M. Scott Mahaskey/POLITICO
Some conservatives complain he’s setting them up to be blamed if he decides not to run.
By LAUREN FRENCH 10/20/15 11:50 PM EDT
Paul Ryan wants a full embrace from the House Freedom Caucus before he runs for House speaker. Early signs from the conservatives are they might never get there.
After Ryan addressed Republicans late Tuesday, saying he would need conservative backing to run, lawmakers in the 40-member group of hard-line conservatives came away wary of the Ways and Means chief’s demand for unconditional support. They were dismissive of his Ryan’s request that they relinquish a procedural tactic they used to threaten to strip outgoing Speaker John Boehner of his title – one of the most potent weapons in the group’s arsenal.
And it is clear the conservative lawmakers will insist on more specifics from Ryan before they would consider an endorsement. Sources within the caucus said he’ll have to discuss policy and procedural changes the Freedom Caucus wants and offer up tangible promises to decentralize power from leadership to rank-and-file members if he wants their backing.
Without specific pledges, those sources said, Ryan will have a hard time clinching the backing of 80 percent of the group’s members — its threshold for an endorsement.
“I got the sense that Paul Ryan was not willing to look at rule changes before October 29, and without that I don’t see him getting 80 percent,” one Freedom Caucus member said, referring to the expected date of the election for speaker.
The Freedom Caucus has until Friday to decide if it will back Ryan. Several of the Freedom Caucus’ most influential members huddled in the office of Rep. Jim Jordan (Ohio), the group’s chairman, late Tuesday night.
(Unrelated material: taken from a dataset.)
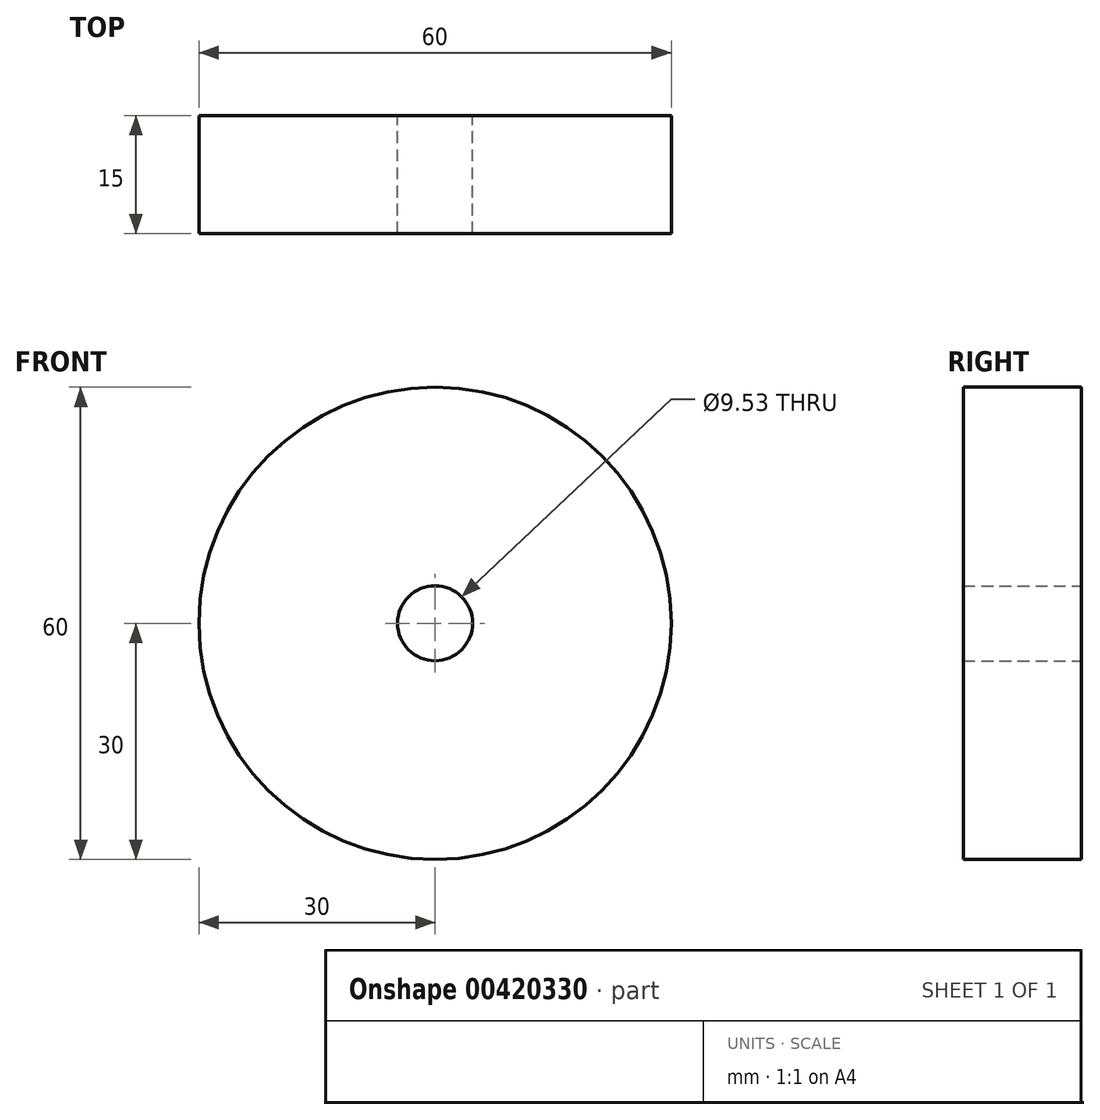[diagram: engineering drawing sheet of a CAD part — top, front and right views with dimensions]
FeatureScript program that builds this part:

And board members of the conservative organization will meet Wednesday to discuss Ryan’s conditions.
The Wisconsin Republican told his colleagues on Tuesday that he would serve as speaker if — and only if — the three largest coalitions in the GOP House support his candidacy. An endorsement is nearly assured from the Republican Study Committee and the moderate Tuesday Group.
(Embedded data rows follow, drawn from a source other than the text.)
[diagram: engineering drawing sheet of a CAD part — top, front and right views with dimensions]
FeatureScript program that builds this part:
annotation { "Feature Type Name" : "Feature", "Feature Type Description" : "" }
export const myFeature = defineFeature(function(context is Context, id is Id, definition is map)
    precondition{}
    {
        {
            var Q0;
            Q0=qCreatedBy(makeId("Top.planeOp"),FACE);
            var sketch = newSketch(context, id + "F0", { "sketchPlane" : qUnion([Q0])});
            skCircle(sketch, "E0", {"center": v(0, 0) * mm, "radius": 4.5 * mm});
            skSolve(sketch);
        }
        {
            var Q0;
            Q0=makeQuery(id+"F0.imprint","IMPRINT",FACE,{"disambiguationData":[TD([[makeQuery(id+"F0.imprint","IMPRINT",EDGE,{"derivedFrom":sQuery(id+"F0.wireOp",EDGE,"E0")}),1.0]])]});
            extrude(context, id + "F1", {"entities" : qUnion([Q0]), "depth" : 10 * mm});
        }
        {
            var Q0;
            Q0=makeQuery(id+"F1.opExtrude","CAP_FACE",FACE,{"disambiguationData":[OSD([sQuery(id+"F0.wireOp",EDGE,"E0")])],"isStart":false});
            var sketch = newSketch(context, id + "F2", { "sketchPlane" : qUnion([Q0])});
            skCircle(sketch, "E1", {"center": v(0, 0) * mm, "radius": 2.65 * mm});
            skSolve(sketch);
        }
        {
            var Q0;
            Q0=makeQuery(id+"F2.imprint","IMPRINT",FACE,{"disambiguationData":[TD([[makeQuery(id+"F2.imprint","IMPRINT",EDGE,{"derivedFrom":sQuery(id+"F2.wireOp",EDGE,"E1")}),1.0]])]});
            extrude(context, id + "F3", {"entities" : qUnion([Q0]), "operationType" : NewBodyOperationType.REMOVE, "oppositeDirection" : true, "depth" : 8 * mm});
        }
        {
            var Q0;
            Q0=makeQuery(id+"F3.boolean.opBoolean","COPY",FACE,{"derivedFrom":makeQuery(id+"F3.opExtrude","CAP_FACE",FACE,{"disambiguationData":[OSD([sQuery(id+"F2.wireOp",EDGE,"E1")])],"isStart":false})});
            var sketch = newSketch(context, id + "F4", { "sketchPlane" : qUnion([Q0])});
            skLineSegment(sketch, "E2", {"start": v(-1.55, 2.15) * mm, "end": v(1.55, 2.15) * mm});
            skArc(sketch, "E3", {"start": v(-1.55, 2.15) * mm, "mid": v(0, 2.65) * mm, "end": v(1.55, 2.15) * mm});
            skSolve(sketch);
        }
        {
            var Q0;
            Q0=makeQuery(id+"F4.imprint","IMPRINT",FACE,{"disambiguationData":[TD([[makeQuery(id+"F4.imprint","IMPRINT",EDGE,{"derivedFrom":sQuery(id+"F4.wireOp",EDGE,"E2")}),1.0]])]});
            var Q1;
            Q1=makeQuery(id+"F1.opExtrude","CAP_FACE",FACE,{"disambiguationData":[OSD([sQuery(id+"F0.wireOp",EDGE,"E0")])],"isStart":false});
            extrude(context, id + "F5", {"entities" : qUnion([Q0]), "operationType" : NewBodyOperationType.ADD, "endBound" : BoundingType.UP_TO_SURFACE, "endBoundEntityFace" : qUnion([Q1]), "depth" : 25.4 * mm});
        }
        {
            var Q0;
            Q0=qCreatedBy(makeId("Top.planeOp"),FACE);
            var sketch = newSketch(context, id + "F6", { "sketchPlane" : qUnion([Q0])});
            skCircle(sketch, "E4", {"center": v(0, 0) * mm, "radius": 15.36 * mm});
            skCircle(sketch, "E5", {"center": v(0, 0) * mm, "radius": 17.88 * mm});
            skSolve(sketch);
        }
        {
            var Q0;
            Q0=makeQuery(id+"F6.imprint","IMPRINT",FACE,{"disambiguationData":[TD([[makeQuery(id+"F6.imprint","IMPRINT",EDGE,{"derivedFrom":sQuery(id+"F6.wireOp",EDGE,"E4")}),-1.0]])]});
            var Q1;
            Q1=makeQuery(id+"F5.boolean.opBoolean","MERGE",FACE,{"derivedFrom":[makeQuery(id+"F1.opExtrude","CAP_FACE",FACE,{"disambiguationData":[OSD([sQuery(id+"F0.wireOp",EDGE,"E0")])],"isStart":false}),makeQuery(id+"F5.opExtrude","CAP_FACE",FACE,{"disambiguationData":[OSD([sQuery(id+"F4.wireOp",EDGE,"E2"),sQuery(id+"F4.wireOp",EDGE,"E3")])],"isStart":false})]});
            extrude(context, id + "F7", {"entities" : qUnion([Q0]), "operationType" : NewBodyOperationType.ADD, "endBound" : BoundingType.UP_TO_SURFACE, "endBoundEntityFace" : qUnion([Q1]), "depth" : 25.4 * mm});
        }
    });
“I have left this decision in their hands,” Ryan said at a press conference.
The Freedom Caucus has already endorsed Florida Republican Rep. Daniel Webster for speaker but that support is only for the internal vote of House Republicans. The conservative members could still back Ryan on the House floor. Webster told reporters Tuesday he is still committed to running for speaker.
Rep. Matt Salmon (R-Ariz.), a founding member of the Freedom Caucus, said Ryan made “some very reasonable observations about how anybody would need the support of the entire conference if they are going to be a successful speaker.”
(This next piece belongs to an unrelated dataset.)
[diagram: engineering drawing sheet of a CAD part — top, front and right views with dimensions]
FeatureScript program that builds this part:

The caucus is not ready to support Ryan, Salmon added, though he didn’t rule it out.
“All things are possible,” Salmon said. “I think the issue of process reforms are going to have to be addressed one way or another before the Freedom Caucus wholesale jumps in bed with him.”
But already Ryan has ruffled feathers within the group. Rep. Raúl Labrador (R-Idado) said that getting rid of the “motion to vacate” procedure — which Boehner was confronted with over the summer, one of the factors in his decision to resign — is a “non-starter.”
“I think we need to invite him in and have him expand on what he meant. You know he just gave a short speech,” Labrador, a Freedom Caucus member, said.
Ryan’s conditions essentially put the group in a no-win spot of endorsing a candidate for speaker many figures on the far right say is too moderate and accommodating — or blocking a highly respected figure in the GOP, the one candidate widely seen as capable of getting 218 votes on the House Floor.
One Freedom Caucus who requested anonymity in order to speak freely was asked whether Ryan is setting up the group to be blamed if he ends up not running.
“You can certainly read it that way,” the lawmaker said.